The Straitjackets
Winter 2011-2012

Poetry:

                                       M. A. Schaeffner

 

                                                Insectivore

A flicker hopped through misty morning rain
under an arbor vitae on the hunt,
an ordinary species managing
the look of exotic panache.  Cars passed
in an ephemeral spray, workers walked
blocks to the Metro, the usual stares
extended before them like hazard lights:
two worlds walled off by nothing more than time.

Spotted belly and comic mustached chest,
scarlet helmet and tourney-lance beak –
all alien functionality and yet
more stylish than most outfits off the rack.
What it found I don’t know; I kept going
for reasons I forgot within the hour.

 


Television Ads for Software Services

No one chalks it up anymore without
a printout from the Smart Board.  You can add
a stitch in time, and a gift horse too, unless
it’s from the Greeks.  This system’s life cycle
won’t come anywhere close, which is OK,
if you’re a vendor or really believe
not in the old saws but more recent myths
of smarter, better, cheaper, and – oh yeah,
go tell the Lacedaemonians
or the marines.  Some things never get old,
for everything else there’s entropy, then
no one knows your songs anymore and you
can put that in your book or did I mean
that other thing you’ve stared at all your life.


                 Murders

If she had written chronicles of each
of the ongoing Taiping rebellions
in the forensic script beloved by all,
Offa’s dike would do more than just lie there.

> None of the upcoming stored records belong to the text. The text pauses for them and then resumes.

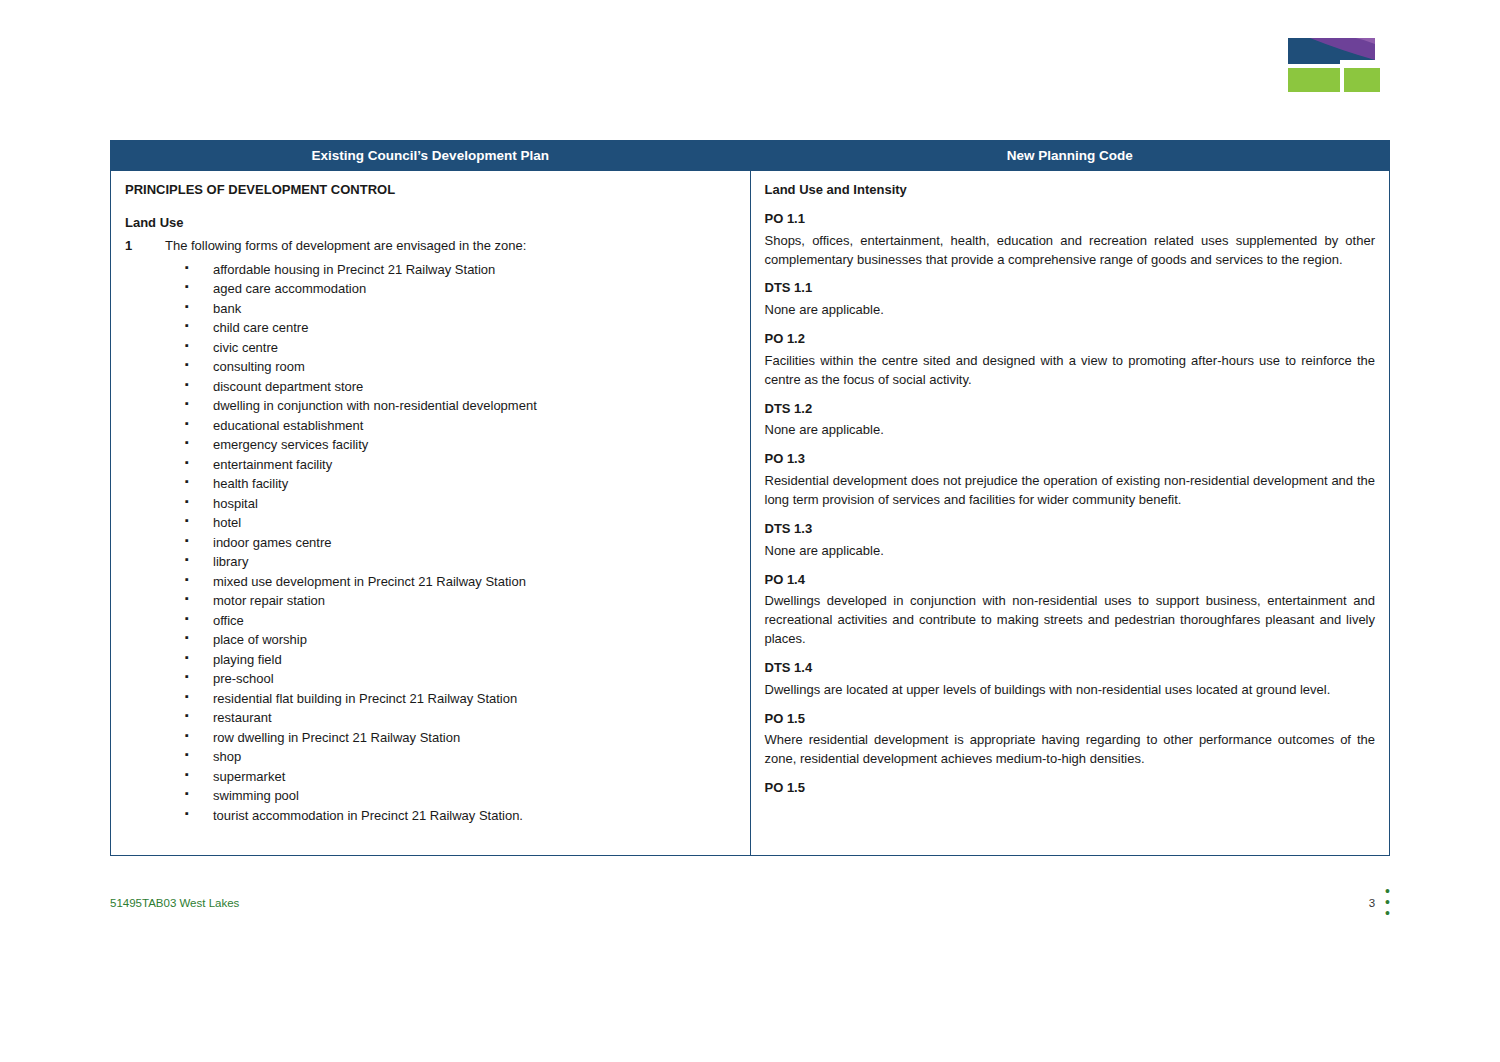| Existing Council’s Development Plan | New Planning Code |
| --- | --- |
| PRINCIPLES OF DEVELOPMENT CONTROL Land Use 1 The following forms of development are envisaged in the zone: affordable housing in Precinct 21 Railway Station aged care accommodation bank child care centre civic centre consulting room discount department store dwelling in conjunction with non-residential development educational establishment emergency services facility entertainment facility health facility hospital hotel indoor games centre library mixed use development in Precinct 21 Railway Station motor repair station office place of worship playing field pre-school residential flat building in Precinct 21 Railway Station restaurant row dwelling in Precinct 21 Railway Station shop supermarket swimming pool tourist accommodation in Precinct 21 Railway Station. | Land Use and Intensity PO 1.1 Shops, offices, entertainment, health, education and recreation related uses supplemented by other complementary businesses that provide a comprehensive range of goods and services to the region. DTS 1.1 None are applicable. PO 1.2 Facilities within the centre sited and designed with a view to promoting after-hours use to reinforce the centre as the focus of social activity. DTS 1.2 None are applicable. PO 1.3 Residential development does not prejudice the operation of existing non-residential development and the long term provision of services and facilities for wider community benefit. DTS 1.3 None are applicable. PO 1.4 Dwellings developed in conjunction with non-residential uses to support business, entertainment and recreational activities and contribute to making streets and pedestrian thoroughfares pleasant and lively places. DTS 1.4 Dwellings are located at upper levels of buildings with non-residential uses located at ground level. PO 1.5 Where residential development is appropriate having regarding to other performance outcomes of the zone, residential development achieves medium-to-high densities. PO 1.5 |
51495TAB03 West Lakes
3 • • •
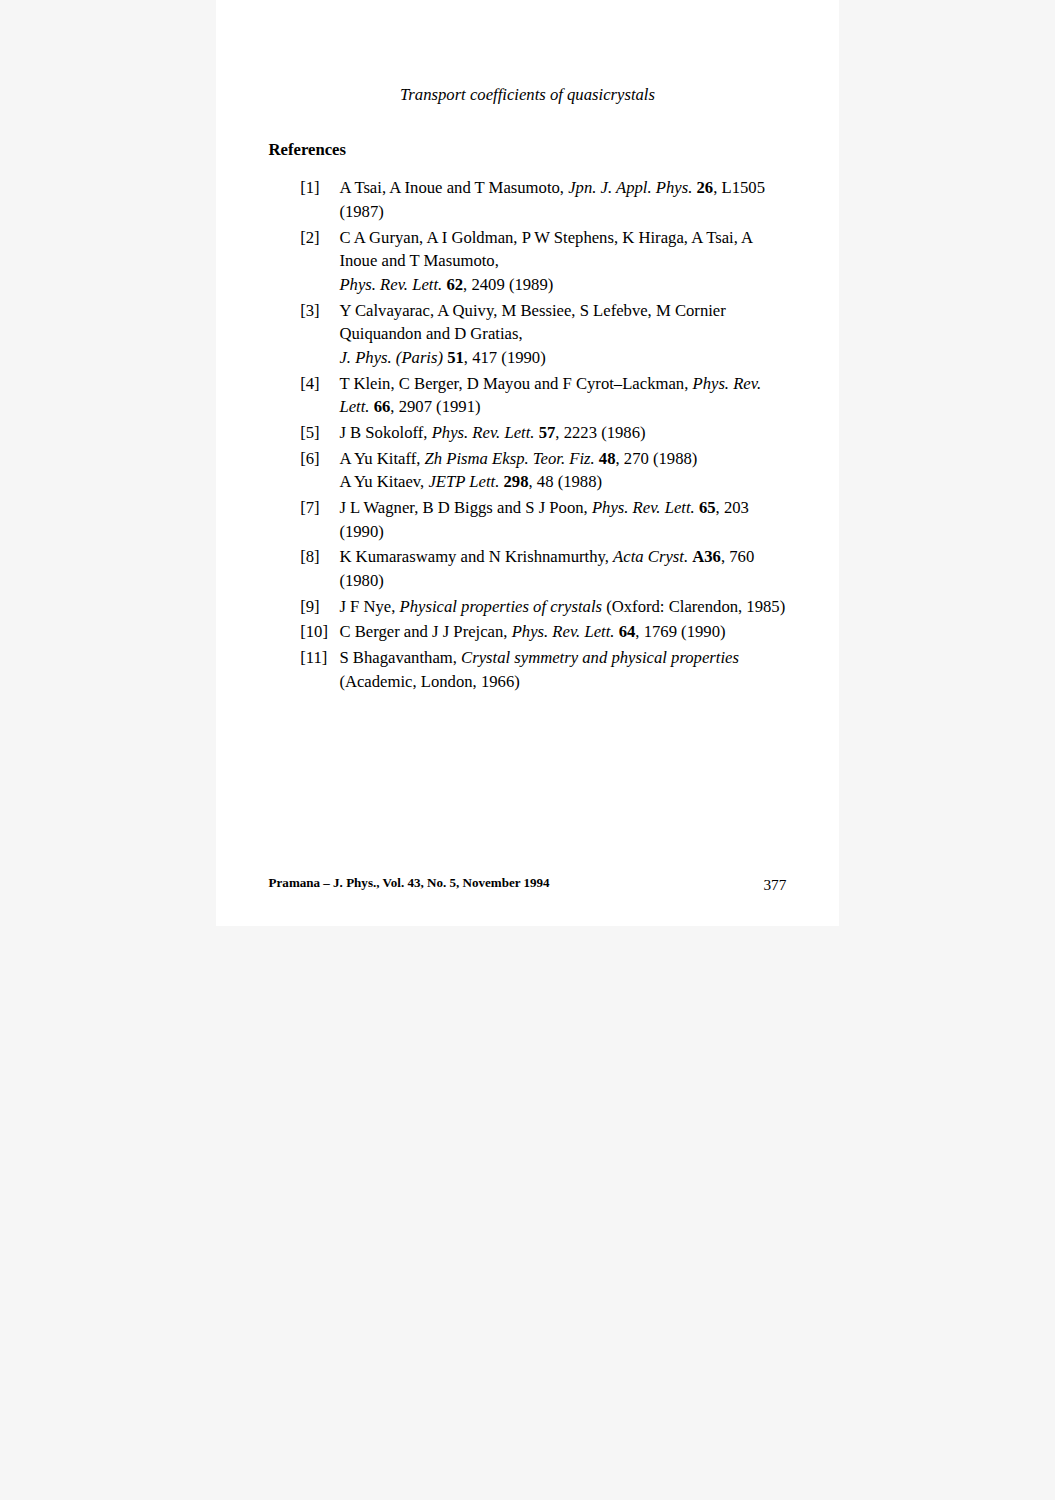Transport coefficients of quasicrystals
References
[1] A Tsai, A Inoue and T Masumoto, Jpn. J. Appl. Phys. 26, L1505 (1987)
[2] C A Guryan, A I Goldman, P W Stephens, K Hiraga, A Tsai, A Inoue and T Masumoto, Phys. Rev. Lett. 62, 2409 (1989)
[3] Y Calvayarac, A Quivy, M Bessiee, S Lefebve, M Cornier Quiquandon and D Gratias, J. Phys. (Paris) 51, 417 (1990)
[4] T Klein, C Berger, D Mayou and F Cyrot–Lackman, Phys. Rev. Lett. 66, 2907 (1991)
[5] J B Sokoloff, Phys. Rev. Lett. 57, 2223 (1986)
[6] A Yu Kitaff, Zh Pisma Eksp. Teor. Fiz. 48, 270 (1988) A Yu Kitaev, JETP Lett. 298, 48 (1988)
[7] J L Wagner, B D Biggs and S J Poon, Phys. Rev. Lett. 65, 203 (1990)
[8] K Kumaraswamy and N Krishnamurthy, Acta Cryst. A36, 760 (1980)
[9] J F Nye, Physical properties of crystals (Oxford: Clarendon, 1985)
[10] C Berger and J J Prejcan, Phys. Rev. Lett. 64, 1769 (1990)
[11] S Bhagavantham, Crystal symmetry and physical properties (Academic, London, 1966)
Pramana – J. Phys., Vol. 43, No. 5, November 1994 377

Overtones of razor wire suffuse the vintage.
Accolades diminish towards the end
of a program not so long in the making
as wicked and untranslatable.

But we would seem blameless, having always
made pets of our conquered peoples before
moving on, leaving them unsatisfied
and confused.  If you listen close you can hear

how personal devices declaim against time.
History ended, then the end times passed,
bringing us back to now and a state more
like summer crows, praying over road kill.



              All Purpose Sympathy Card

It’s silly saying sorry for your loss
as if it didn’t happen to us all
and rarely in a way we wouldn’t fear –
more than end, the last humiliation.

Ah but the sun’s come out again.  The storm
swept through on the local news, leaving us
the usual tragedies and near escapes;
a day of fame or public sympathy

for the random few, as the rest of us
check our lights and open the daily bills.
Nothing I do will ever matter, yet
I do enjoy a drink or six with friends

The cardinal shows he’s just a massive finch.
The squirrels mimic street gangs in the yard.
Some dusk I’ll drink my final back yard toast.
The only loss I’m sorry for is mine.



                  May Day

In the right mood no past atrocity
registers as any worse than the sun
baking the pavement on a summer day
as you sit in the shade with a cold drink.
What your teachers said, what you parents did,
the depredations of neighboring tribes,
might well have happened at the siege of Troy,
unfelt but for the slightest ashes and limp.

And anyway it’s not even summer yet;
those birds are still arriving and the cold
is a stalker who still returns at night
to try the windows and doors.  Floorboards creak
innocently enough with memories
that make that right mood all the more remote.

M. A. Schaffner has poetry recently published or forthcoming in Poetry Ireland Review, Magma (UK), Stand (UK), Poetry Salzburg, and Frostwriting (Sweden).  Other work includes the collection, The Good Opinion of Squirrels, and the novel War Boys.